Okla. Stat. tit. 62, § 34.32
Security Risk Assessment - Reports - Exceptions
Effective Jul 1, 2009Laws 2006, HB 2935, c. 266, § 15, emerg. eff. July 1, 2006; Renumbered from 62 O.S. § 41.5v by Laws 2009, HB 2015, c. 441, § 64, emerg. eff. July 1, 2009.
- A. The Office of State Finance shall create a standard security risk assessment for state agency information technology systems that complies with the International Organization for Standardization (ISO) and the International Electrotechnical Commission (IEC) Information Technology - Code of Practice for Security Management (ISO/IEC 17799).
- B. Each state agency that has an information technology system shall annually conduct an information security risk assessment to identify vulnerabilities associated with the information system. A final report of the information security risk assessment shall be submitted by each state agency to the Office of State Finance by the first day of December of each year. The final information security risk assessment report shall identify, prioritize, and document information security vulnerabilities for each of the state agencies assessed. Failure to comply with the requirements of this subsection may result in funding being withheld from the agency. State agencies shall use either the standard security risk assessment created by the Office of State Finance or a third-party risk assessment meeting the ISO/IEC 17799 standards and using the National Institute of Standards and Technology Special Publication 800-30 (NIST SP800-30) process and approved by the Office of State Finance. The Office of State Finance shall approve not less than two firms which state agencies may choose from to conduct the information security risk assessment.
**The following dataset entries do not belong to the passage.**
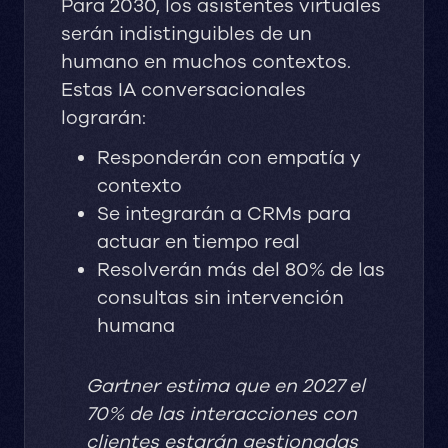
Para 2030, los asistentes virtuales
serán indistinguibles de un
humano en muchos contextos.
Estas IA conversacionales
lograrán:
Responderán con empatía y
contexto
Se integrarán a CRMs para
actuar en tiempo real
Resolverán más del 80% de las
consultas sin intervención
humana
Gartner estima que en 2027 el
70% de las interacciones con
clientes estarán gestionadas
- C. The Office of State Finance shall report the results of the state agency assessments required pursuant to this section to the Governor, the Speaker of the House of Representatives, and the President Pro Tempore of the Senate by the first day of January of each year.
Laws 2006, HB 2935, c. 266, § 15, emerg. eff. July 1, 2006; Renumbered from 62 O.S. § 41.5v by Laws 2009, HB 2015, c. 441, § 64, emerg. eff. July 1, 2009.